SELECTED EXCERPT: Begin

Men don’t escape Rock’s scrutiny, either, as the notoriously permed Rev. Al Sharpton and Ice-T are called to account. Sharpton recalls his mentor James Brown buying him his first ’do before they met with President Ronald Reagan, and Ice-T describes going to high school with his hair in curlers — the bigger the better. Other men sport a variety of eye-catching styles, such as the “shag” — picture a puffy mullet.
There are many scenes in beauty and barber shops across the country, where the various meanings, rules and ramifications of black hairstyles are discussed. But the best revelations come when Rock examines the sodium hydroxide relaxer that turns curly heads silky, and the origins of the shorn human hair that is “weaved” into shorter tresses to create the illusion of length and fullness.
Rock watches sodium hydroxide eat through chicken flesh and dissolve an aluminum soda can. In India, he visits a Hindu temple where women ceremonially shave their heads and a shady character who describes snipping the hair off sleeping women. In Los Angeles, Rock watches an Indian businessman with a suitcase full of bone-straight locks bargain with a black hairstylist who brags about reselling movie stars’ weaves to average Janes.
The film’s narrative is driven by the Bronner Bros. Hair Show, where top stylists create Las Vegas-style productions to compete for a $20,000 prize. The outlandish contest, which features little actual hairstyling, is a perfect metaphor for the inherent absurdity of a billion dollar industry built on metal-eating chemicals, stolen ponytails and thousand dollar-plus weaves.

SELECTED EXCERPT: End

YOUR TASKS:
A - According to the film review, how much prize money do top stylists compete for at the Bronner Bros. Hair Show?
B - Switch "orange" to "yellow" in everything from the line of the records containing "In the scene" down to the line containing "Answer: on the blue building's own left", keeping all else the same, and give back only those lines.

INFORMATION GIVEN: Begin

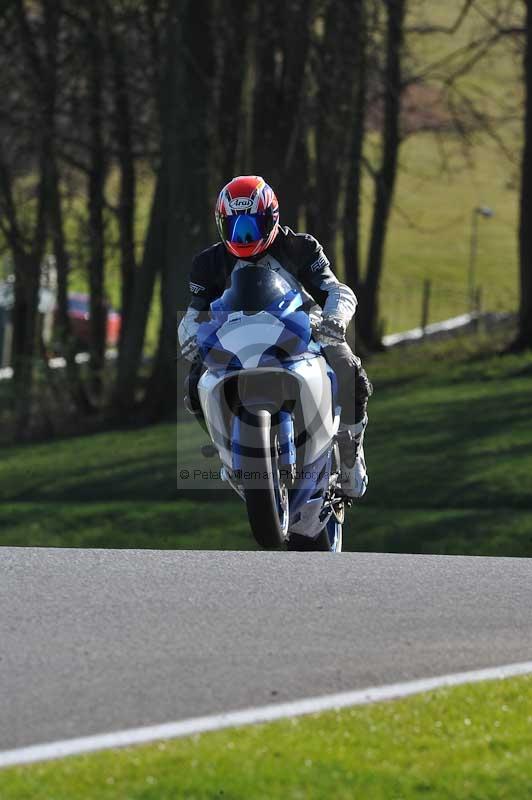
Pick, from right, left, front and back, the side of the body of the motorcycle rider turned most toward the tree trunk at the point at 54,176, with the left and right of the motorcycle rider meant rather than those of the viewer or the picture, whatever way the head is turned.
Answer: back

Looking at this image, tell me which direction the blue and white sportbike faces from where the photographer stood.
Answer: facing the viewer

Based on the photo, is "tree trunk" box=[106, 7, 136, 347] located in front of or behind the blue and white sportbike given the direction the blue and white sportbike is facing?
behind

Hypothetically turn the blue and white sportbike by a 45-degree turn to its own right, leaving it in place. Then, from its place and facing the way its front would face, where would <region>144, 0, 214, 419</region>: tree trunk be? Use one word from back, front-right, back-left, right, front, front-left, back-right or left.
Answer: back-right

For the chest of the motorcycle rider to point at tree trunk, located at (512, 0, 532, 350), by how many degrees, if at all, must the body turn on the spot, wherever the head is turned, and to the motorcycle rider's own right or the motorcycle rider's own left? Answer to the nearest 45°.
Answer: approximately 180°

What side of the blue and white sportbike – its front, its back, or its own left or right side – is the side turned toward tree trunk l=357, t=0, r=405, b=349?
back

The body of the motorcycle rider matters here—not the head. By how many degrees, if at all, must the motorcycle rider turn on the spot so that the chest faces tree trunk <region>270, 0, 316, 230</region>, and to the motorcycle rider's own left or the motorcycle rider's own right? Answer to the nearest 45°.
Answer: approximately 180°

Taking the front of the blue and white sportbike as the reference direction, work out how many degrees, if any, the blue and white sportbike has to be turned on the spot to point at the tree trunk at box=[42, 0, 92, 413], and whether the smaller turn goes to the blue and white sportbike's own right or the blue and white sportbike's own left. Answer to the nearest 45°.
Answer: approximately 180°

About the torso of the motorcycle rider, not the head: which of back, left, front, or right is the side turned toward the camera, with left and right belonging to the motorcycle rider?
front

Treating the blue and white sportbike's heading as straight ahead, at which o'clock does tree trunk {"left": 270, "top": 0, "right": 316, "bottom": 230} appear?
The tree trunk is roughly at 6 o'clock from the blue and white sportbike.

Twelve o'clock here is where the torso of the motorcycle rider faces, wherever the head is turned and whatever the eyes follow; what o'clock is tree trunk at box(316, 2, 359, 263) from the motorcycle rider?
The tree trunk is roughly at 6 o'clock from the motorcycle rider.

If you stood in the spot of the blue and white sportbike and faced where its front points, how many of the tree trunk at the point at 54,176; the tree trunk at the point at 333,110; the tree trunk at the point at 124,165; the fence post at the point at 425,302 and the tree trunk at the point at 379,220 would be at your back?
5
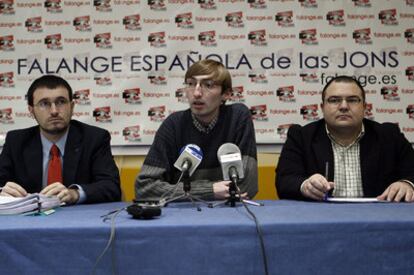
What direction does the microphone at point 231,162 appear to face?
away from the camera

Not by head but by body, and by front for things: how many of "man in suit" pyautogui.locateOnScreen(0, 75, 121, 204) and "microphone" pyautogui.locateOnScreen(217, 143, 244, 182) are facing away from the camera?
1

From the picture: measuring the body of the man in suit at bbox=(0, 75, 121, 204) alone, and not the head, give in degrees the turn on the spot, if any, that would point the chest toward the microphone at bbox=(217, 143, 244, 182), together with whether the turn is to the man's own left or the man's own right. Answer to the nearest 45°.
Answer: approximately 45° to the man's own left

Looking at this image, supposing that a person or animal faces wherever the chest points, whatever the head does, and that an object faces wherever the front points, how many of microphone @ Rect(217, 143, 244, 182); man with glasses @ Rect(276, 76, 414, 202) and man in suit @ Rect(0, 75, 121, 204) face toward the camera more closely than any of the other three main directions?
2

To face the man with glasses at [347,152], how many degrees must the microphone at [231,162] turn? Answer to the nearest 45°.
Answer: approximately 45° to its right

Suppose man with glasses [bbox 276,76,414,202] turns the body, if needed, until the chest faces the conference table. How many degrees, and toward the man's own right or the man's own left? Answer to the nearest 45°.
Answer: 0° — they already face it

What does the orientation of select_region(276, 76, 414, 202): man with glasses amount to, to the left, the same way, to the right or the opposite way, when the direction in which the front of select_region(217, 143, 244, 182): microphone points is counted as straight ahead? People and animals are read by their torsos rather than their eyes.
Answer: the opposite way
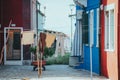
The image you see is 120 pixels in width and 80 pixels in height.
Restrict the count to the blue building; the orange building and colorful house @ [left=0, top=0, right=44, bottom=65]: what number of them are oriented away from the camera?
0

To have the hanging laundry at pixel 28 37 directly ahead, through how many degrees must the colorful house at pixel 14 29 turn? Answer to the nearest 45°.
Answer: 0° — it already faces it

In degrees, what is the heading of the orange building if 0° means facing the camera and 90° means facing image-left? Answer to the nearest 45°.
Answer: approximately 45°

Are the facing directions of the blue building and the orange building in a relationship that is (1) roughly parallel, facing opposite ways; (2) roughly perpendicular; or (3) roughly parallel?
roughly parallel

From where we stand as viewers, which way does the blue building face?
facing the viewer and to the left of the viewer

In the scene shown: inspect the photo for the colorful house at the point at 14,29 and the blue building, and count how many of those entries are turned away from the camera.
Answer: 0

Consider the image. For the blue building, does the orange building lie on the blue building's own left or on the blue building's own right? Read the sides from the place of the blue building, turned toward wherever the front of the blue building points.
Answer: on the blue building's own left
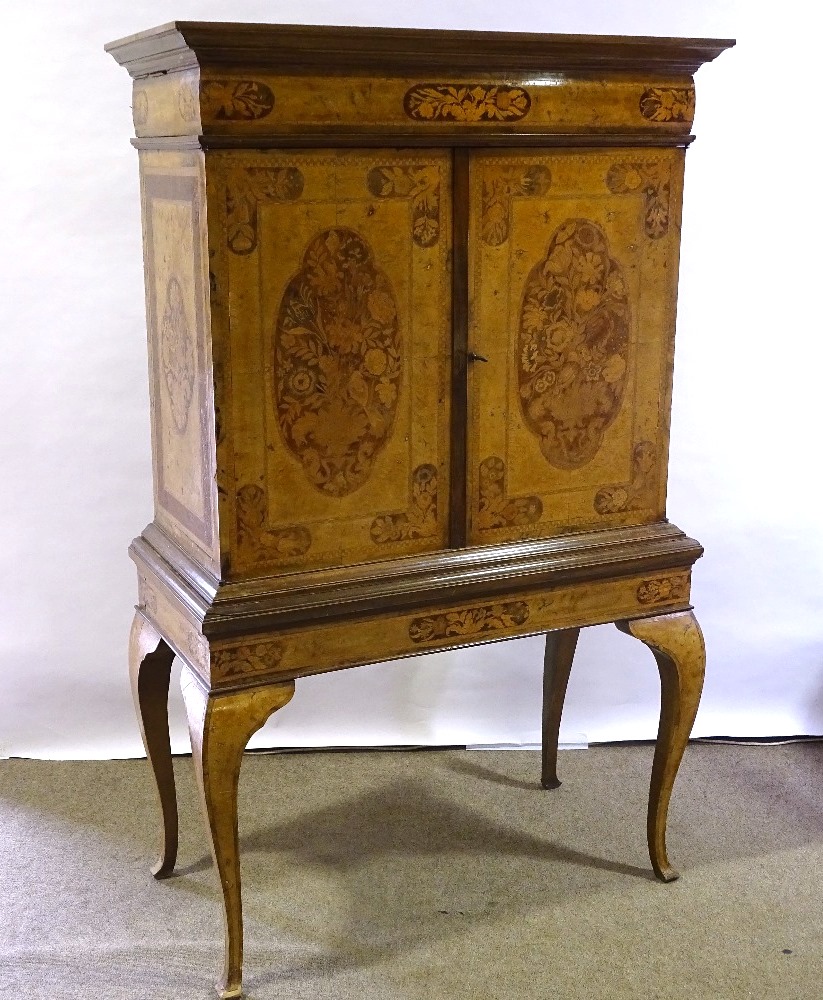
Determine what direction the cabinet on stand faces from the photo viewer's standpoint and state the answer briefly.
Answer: facing the viewer and to the right of the viewer
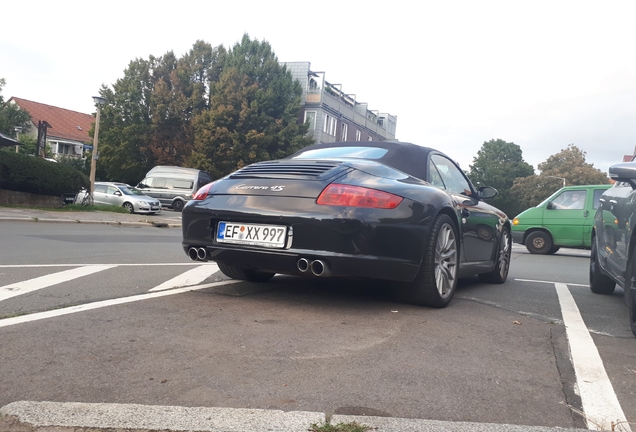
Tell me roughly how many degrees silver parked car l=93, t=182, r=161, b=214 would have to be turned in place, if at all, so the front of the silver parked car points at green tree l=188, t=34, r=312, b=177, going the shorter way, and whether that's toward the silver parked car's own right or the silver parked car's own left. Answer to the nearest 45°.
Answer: approximately 90° to the silver parked car's own left

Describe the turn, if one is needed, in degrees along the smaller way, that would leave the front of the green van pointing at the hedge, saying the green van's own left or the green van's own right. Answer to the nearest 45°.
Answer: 0° — it already faces it

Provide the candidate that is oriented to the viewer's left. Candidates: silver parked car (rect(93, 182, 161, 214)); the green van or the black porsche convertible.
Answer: the green van

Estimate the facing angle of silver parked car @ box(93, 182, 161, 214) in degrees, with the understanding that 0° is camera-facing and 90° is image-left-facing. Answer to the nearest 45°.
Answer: approximately 315°

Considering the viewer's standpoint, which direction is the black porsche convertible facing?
facing away from the viewer and to the right of the viewer

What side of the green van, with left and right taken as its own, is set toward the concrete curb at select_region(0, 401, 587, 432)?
left

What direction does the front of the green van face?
to the viewer's left

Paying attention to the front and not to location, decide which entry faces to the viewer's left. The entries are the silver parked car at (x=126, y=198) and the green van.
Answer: the green van

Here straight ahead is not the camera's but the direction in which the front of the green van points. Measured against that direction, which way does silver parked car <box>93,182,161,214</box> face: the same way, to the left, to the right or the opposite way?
the opposite way

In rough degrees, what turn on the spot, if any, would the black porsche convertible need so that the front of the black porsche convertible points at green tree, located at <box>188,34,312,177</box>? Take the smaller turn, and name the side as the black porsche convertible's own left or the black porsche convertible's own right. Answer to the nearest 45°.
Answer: approximately 45° to the black porsche convertible's own left
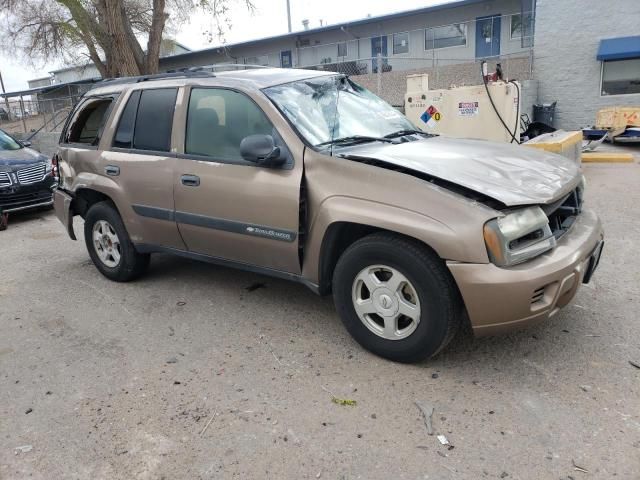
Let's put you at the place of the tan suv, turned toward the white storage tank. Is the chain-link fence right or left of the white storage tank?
left

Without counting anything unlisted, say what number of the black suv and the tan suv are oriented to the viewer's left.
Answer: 0

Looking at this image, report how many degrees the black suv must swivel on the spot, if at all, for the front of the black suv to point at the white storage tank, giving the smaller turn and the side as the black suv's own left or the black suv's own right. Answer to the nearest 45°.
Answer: approximately 45° to the black suv's own left

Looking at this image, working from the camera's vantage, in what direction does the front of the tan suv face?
facing the viewer and to the right of the viewer

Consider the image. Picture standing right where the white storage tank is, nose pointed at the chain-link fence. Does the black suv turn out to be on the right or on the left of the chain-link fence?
left

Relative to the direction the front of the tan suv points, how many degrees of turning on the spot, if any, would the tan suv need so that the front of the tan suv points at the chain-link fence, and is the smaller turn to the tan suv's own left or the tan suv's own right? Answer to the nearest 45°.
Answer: approximately 180°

INFORMATION GIVEN: End

RESPONSES TO THE TASKS:
A - $20,000

B -
In the scene shown: inspect the photo for the colorful house at the point at 14,29 and the blue building, and count how many of those entries are turned away from the camera.
Answer: 0

Consider the image. For the blue building, does the yellow building lie on the blue building's own left or on the blue building's own right? Read the sides from the place of the blue building, turned toward wherever the front of the blue building points.
Answer: on the blue building's own left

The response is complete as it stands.